Though give the expression above, the compiler might add the
two arrays, storing the result in a temporary array, then
giving element (1) of the sum. The ability to do substrings
of string expressions is likely needed more often, though.
-- glen
Richard Maine
> PGK <graha...@gmail.com> wrote:
> > integer, dimension(:) :: x,y
> > integer :: a
>
> > a = (x + y)(1)
>
> > Would it be so bad?
>
> What does it mean?
>
> Add the two arrays and select element 1 of the sum?
For "extra credit", define all the non-trivial cases that would
inherently come along with such a feature. In particular, a feature like
this would force you to be a lot more aware of the rules that define the
bounds for array expressions. Those rules are *NOT* intuitively obvious.
They are at least simple, but neither intuitive nor obvious. The only
reason that they aren't the subject of even more debate than already
happens about them is that they almost never matter. If you defined a
construct like this, then they would matter a lot.
In particular, the question would be which element was the one with
index value 1. If all you ever think about is the most trivial cases,
then the answer will seem trivial to you. Yes, it turns out that it will
always be the first element. That answer might not be so obvious to you,
however, if x and y were dimensioned as, perhaps
integer :: x(0:n-1),y(0:n-1)
In that case, x(1) and y(1) would be the second elements because of the
lower bounds of 0. But as soon as you write x+y, that expression has a
lower bound of 1 instead of 0. Thus, if indexing that sum were allowed,
the index value of 1 for the sum would correspond to that of 0 for x and
y, which pretty much wouldn't make anyone happy; but then neither would
any of the alternatives. Note that lower bounds of 0 is still a simple
case. It gets more complicated (and less intuitive) if the lower bounds
of x and y are different, as in
integer :: x(1:n), y(0:n-1)
It gets further "interesting" if your expression becomes more
complicated, for example, if it includes array slices such as
x(2:10:3) + y(10:2:-3)
As a relatively minor point, I think there might be a syntactic
ambiguity somewhere if you allow indexing of expressions. But I'm not
inclined to take the time to check for sure.

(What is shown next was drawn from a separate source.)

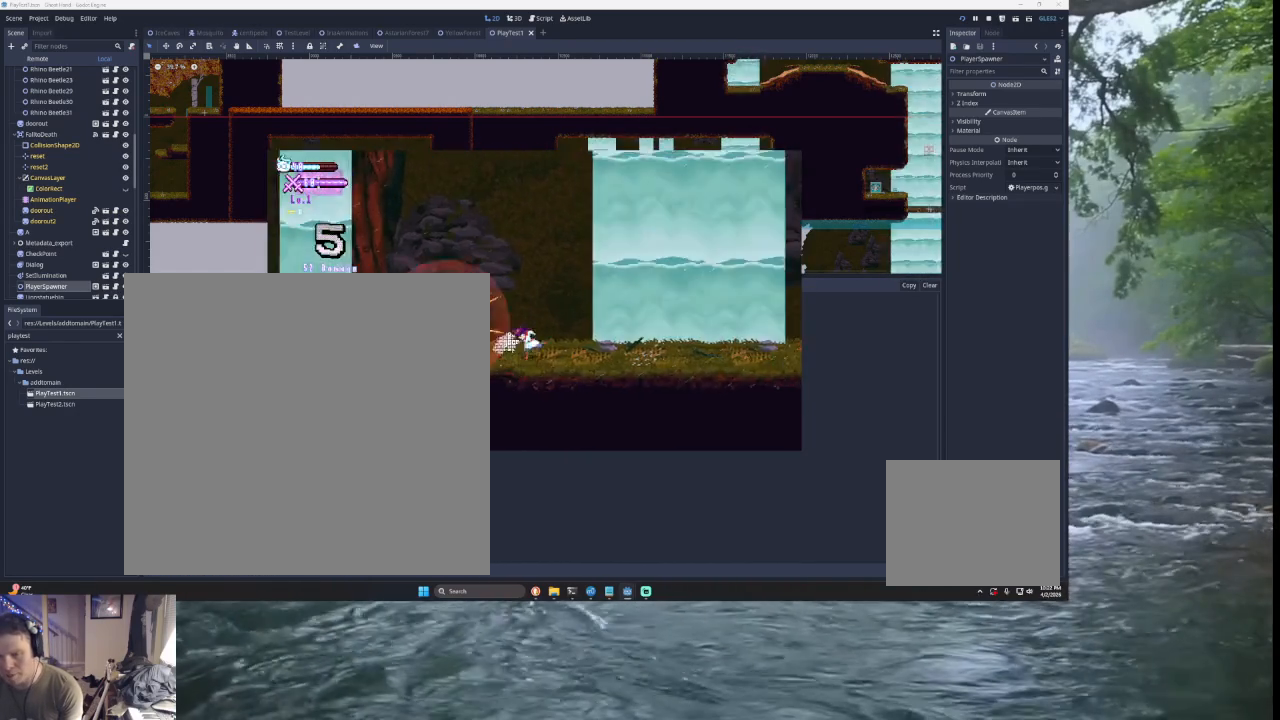
{"buttons": ["TRIANGLE"], "left_stick": "right", "right_stick": "center", "events": [[433, "TRIANGLE", "down"]]}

And as Glen says, the "obvious" implementation would involve generating
a temporary array and indexing into it anyway, which would likely be
pretty inefficient.
--
Richard Maine | Good judgment comes from experience;
email: last name at domain . net | experience comes from bad judgment.

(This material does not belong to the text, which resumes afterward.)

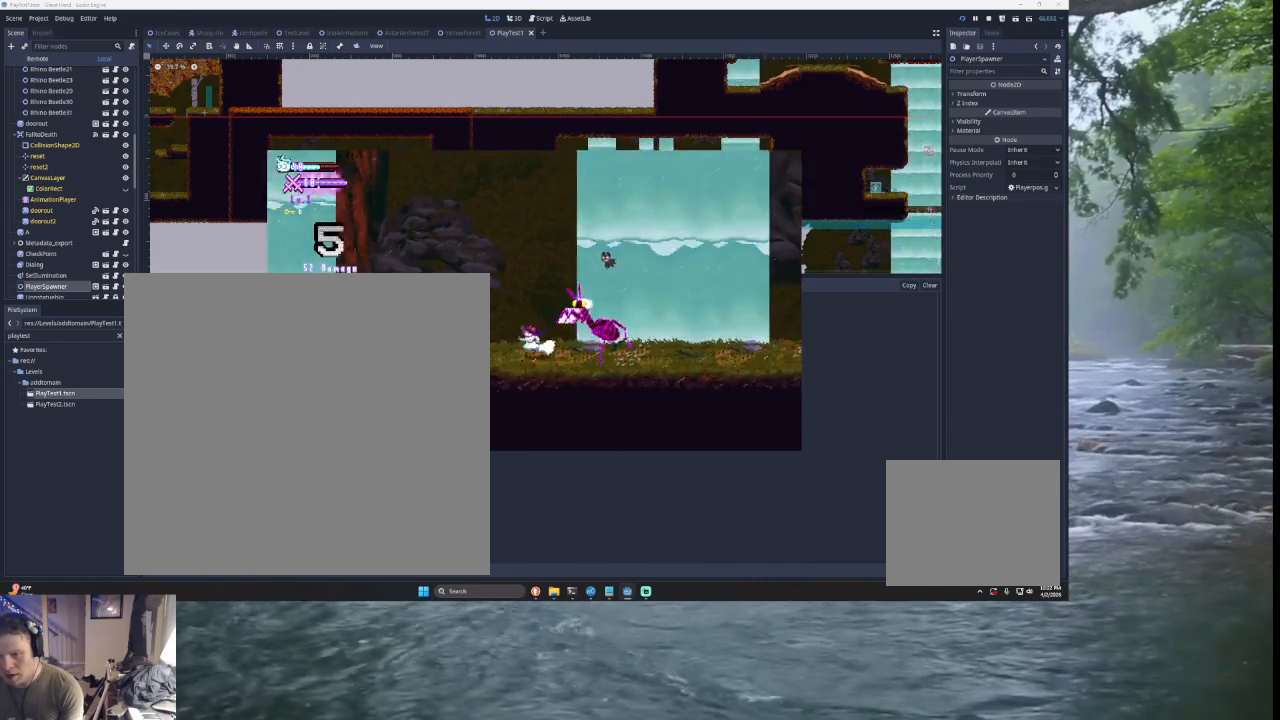
{"buttons": ["TRIANGLE"], "left_stick": "left", "right_stick": "center", "events": [[400, "TRIANGLE", "down"]]}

domain: summertriangle | -- Mark Twain
PGK
selecting element 1 of the sum was the intention of the
snippet.
Richard, thanks for the considered thought. You're
right, the definition of lower bounds would soon make
the syntax unwieldy; but I imagine ugly array section
expressions would be no more ugly than before (well Ok,
maybe just a little). I also think we can hope that a
compiler would avoid calculating the entire array.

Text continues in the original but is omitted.